▸ TESTO FORNITO:

****************************************

La sofferenza come strumento di santificazione
Quando i nostri progenitori, Adamo ed Eva, peccarono in Paradiso, tra le punizioni che ereditarono per sé e per la loro posterità, forse la più grande fu la perdita del dono dello stato di integrità, per cui l’uomo, che fino ad allora non aveva sofferto, avrebbe cominciato a soffrire:
“Mangerai il pane con il sudore del tuo volto finché non tornerai alla terra da cui sei stato tratto” (Gen 3,19).
Una volta emessa la sentenza, l’umanità avrebbe vissuto quotidianamente con la sofferenza, in parte come mezzo per sanare l’immenso debito contratto con Dio, ma anche come mezzo per santificarsi quotidianamente. Da qui le parole di Gesù: “Prendete ogni giorno la vostra croce” (cfr. Lc 9,23).

****************************************

▸ DATI ELENCATI:

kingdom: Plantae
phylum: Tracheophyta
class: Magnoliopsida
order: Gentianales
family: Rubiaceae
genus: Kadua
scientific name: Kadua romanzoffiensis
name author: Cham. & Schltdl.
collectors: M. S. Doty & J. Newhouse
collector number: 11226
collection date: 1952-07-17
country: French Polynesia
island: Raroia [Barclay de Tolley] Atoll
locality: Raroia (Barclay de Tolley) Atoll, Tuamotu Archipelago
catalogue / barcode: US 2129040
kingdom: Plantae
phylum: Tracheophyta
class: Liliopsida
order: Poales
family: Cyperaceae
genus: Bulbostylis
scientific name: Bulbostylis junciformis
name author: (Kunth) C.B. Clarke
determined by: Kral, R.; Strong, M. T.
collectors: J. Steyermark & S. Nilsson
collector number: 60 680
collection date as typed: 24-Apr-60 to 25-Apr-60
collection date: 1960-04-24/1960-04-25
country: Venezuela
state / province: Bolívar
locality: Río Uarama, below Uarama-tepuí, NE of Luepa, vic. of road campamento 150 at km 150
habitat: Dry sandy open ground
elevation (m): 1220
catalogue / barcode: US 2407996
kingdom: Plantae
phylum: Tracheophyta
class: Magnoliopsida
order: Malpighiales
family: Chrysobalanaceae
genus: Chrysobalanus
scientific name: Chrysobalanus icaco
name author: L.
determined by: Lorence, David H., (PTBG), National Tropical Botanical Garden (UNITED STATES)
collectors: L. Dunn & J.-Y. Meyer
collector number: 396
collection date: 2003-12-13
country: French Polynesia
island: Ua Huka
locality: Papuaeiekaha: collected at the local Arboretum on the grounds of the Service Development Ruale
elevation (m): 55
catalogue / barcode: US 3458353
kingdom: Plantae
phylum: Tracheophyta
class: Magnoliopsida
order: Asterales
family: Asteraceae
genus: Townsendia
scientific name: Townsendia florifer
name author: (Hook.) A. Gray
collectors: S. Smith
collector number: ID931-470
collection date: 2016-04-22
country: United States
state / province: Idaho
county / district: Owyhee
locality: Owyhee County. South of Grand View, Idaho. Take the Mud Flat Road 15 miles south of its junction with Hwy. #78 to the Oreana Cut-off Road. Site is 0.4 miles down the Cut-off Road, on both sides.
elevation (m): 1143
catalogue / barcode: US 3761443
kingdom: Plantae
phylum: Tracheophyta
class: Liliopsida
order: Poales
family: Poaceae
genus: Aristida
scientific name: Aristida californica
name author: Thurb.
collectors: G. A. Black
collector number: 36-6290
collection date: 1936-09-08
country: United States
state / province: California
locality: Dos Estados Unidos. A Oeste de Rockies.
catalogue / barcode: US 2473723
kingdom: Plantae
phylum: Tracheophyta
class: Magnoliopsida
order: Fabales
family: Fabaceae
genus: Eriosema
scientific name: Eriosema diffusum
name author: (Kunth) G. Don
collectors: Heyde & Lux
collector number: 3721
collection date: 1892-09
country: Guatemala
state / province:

****************************************

▸ COMPITI DA SVOLGERE:
1 – Riproduci parola per parola il passo del testo sulla sofferenza che si apre con le parole contenenti "Una volta emessa" e si chiude con "(cfr. Lc 9,23).".
2 – Quali figure bibliche sono chiamate per nome nel testo sulla sofferenza?
Questi dati provengono da un'altra fonte.

▸ RISPOSTE AI COMPITI:
1 –
Una volta emessa la sentenza, l’umanità avrebbe vissuto quotidianamente con la sofferenza, in parte come mezzo per sanare l’immenso debito contratto con Dio, ma anche come mezzo per santificarsi quotidianamente. Da qui le parole di Gesù: “Prendete ogni giorno la vostra croce” (cfr. Lc 9,23).

2 – Adamo, Eva, Dio, Gesù